PROBLEM »
Please work out how many lines in the data below contain "which", and reply with that number alone.

┄┄┄┄┄┄┄┄┄┄

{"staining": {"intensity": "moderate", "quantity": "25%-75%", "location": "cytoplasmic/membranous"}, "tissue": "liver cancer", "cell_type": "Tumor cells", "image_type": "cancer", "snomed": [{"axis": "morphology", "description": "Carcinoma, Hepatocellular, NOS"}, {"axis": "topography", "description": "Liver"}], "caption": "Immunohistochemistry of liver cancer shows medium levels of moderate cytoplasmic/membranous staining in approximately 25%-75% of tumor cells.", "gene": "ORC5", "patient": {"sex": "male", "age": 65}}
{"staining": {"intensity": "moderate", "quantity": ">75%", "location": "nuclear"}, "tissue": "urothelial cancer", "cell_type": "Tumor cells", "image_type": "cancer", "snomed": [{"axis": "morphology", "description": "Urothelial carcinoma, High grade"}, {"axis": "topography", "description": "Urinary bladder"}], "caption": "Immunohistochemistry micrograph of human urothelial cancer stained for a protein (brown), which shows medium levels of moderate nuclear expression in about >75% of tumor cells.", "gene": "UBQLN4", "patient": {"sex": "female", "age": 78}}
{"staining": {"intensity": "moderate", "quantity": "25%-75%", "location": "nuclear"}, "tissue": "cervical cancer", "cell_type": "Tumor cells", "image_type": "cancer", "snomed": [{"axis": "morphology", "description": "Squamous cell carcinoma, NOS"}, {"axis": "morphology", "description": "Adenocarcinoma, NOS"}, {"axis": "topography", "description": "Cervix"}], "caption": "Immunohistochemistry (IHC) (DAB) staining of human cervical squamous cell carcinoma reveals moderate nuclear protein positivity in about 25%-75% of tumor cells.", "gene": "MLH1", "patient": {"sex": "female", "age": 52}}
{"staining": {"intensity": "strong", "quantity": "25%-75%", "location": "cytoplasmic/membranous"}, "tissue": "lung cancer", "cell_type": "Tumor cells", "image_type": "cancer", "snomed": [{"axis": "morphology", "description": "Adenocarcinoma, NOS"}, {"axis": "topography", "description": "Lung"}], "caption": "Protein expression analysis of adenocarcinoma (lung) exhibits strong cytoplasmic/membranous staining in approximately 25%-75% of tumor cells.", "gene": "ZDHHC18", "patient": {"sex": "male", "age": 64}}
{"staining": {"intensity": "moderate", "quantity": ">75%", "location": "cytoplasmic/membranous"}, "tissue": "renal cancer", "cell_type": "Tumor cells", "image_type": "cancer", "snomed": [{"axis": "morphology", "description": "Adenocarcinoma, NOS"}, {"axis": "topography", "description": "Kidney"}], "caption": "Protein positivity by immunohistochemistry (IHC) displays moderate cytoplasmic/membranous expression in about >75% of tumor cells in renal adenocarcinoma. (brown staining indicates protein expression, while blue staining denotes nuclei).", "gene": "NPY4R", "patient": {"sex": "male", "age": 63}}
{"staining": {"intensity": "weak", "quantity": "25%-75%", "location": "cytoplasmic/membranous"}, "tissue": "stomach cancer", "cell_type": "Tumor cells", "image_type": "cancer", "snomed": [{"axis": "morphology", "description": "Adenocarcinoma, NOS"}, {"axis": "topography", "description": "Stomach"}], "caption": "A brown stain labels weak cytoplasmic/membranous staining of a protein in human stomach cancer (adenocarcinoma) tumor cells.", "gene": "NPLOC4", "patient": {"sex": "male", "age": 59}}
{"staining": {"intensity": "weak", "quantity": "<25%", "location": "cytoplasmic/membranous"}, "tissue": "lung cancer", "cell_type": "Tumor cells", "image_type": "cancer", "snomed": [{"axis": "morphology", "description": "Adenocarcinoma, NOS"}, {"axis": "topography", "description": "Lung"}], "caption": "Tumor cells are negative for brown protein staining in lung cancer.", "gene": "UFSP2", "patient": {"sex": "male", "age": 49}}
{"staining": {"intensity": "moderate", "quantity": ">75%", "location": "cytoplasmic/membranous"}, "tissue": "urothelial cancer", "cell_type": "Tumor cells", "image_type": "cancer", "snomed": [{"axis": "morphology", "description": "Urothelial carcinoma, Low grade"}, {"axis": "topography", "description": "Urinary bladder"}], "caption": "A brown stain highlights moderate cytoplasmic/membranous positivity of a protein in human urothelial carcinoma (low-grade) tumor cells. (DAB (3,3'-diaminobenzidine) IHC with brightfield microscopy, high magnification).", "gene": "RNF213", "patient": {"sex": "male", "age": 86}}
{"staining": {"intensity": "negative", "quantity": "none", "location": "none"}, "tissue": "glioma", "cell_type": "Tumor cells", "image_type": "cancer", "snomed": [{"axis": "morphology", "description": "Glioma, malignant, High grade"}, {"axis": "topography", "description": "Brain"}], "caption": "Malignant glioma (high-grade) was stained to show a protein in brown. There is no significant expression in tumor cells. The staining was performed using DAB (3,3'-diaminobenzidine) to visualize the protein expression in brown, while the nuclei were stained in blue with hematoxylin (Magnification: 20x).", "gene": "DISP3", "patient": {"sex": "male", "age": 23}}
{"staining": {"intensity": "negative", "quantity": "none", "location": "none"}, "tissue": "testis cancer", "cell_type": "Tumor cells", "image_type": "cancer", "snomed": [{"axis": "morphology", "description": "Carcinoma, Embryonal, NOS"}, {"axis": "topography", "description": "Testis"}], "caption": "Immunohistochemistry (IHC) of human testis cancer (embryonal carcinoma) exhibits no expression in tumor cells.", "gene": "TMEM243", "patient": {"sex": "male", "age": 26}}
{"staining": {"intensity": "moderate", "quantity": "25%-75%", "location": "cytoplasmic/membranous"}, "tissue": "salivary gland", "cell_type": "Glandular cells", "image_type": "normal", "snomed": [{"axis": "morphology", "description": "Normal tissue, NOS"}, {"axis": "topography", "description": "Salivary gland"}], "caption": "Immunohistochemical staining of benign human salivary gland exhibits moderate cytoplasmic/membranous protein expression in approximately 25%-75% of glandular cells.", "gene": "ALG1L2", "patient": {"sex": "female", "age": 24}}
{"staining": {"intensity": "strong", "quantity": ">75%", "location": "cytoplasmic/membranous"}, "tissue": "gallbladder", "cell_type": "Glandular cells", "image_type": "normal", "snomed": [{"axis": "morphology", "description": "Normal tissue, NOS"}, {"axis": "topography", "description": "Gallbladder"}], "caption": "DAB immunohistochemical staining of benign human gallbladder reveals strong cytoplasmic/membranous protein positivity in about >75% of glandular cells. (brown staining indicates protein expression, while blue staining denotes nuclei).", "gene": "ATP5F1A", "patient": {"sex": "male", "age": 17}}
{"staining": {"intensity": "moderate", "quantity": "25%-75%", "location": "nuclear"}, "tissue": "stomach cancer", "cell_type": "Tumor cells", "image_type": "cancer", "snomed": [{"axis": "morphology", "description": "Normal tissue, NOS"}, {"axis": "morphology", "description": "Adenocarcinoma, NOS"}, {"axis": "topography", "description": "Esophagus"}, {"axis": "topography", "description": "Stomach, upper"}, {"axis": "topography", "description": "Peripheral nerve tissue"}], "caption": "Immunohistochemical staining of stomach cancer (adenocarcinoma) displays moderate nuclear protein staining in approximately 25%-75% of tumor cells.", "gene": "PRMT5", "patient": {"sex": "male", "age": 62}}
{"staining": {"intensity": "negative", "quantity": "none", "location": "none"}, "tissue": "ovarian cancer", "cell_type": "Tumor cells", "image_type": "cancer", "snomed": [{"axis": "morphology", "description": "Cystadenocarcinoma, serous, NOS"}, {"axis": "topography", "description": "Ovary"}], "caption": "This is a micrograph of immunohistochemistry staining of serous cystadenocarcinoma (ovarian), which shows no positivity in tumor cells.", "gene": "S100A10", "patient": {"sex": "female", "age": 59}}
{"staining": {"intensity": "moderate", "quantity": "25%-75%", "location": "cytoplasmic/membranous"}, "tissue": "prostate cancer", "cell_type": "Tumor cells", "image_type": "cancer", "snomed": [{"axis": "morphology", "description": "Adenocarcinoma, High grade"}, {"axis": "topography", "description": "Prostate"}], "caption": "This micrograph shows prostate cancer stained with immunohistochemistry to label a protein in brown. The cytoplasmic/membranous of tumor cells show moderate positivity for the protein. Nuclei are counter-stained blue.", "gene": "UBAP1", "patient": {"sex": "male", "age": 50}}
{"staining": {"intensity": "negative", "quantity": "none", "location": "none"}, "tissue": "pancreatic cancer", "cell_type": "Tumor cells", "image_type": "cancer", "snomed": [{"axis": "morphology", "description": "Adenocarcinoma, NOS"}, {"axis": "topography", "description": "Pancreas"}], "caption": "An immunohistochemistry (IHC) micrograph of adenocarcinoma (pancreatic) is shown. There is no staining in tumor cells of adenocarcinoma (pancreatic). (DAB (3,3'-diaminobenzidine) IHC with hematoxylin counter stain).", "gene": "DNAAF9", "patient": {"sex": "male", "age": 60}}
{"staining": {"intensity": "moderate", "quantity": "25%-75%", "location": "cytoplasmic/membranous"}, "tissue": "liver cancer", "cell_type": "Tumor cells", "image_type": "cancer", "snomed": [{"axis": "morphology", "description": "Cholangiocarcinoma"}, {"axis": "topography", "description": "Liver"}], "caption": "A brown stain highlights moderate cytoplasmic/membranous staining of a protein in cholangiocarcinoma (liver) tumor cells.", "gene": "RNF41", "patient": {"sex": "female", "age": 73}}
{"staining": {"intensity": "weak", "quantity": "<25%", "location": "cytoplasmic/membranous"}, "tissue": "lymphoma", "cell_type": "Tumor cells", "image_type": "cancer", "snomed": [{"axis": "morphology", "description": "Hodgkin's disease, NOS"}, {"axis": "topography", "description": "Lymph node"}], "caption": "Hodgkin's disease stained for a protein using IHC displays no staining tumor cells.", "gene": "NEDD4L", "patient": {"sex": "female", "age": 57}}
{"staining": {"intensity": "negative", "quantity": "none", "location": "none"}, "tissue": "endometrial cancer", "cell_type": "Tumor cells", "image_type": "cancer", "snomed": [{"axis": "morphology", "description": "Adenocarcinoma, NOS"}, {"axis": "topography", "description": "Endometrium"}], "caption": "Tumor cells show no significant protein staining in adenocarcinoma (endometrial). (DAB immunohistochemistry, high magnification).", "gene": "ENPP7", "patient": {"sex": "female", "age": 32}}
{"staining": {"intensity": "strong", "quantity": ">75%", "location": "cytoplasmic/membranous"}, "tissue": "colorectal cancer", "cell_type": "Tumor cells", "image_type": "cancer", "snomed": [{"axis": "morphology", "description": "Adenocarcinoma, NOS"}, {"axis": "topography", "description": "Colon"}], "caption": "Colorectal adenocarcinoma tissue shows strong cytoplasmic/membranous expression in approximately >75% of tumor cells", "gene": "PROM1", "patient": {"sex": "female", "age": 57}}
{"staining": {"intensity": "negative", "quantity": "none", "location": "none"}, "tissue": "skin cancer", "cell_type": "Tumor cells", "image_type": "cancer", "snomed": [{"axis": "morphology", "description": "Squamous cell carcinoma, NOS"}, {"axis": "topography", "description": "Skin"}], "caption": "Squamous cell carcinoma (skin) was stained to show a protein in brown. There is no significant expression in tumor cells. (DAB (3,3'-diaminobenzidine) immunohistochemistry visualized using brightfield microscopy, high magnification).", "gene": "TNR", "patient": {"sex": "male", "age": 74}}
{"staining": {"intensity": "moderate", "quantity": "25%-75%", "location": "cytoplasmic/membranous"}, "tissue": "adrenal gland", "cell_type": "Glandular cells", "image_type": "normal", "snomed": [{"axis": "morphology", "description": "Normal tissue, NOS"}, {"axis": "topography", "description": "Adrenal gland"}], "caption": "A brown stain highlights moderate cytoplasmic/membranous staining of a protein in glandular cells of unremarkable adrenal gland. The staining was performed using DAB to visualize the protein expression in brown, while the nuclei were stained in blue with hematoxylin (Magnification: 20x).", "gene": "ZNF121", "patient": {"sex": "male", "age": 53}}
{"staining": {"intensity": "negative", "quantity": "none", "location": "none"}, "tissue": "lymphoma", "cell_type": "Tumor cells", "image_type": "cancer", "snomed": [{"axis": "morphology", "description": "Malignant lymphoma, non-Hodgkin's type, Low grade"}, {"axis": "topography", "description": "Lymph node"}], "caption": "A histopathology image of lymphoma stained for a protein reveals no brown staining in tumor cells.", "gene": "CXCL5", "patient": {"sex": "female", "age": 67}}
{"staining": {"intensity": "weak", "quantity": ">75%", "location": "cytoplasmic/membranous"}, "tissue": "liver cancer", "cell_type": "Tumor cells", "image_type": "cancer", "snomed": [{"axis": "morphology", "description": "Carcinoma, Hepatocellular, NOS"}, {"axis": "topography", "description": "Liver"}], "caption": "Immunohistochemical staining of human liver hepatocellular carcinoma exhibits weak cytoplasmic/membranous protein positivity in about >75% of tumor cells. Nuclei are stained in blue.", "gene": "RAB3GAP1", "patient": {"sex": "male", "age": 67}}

┄┄┄┄┄┄┄┄┄┄

TASK RESPONSE »
2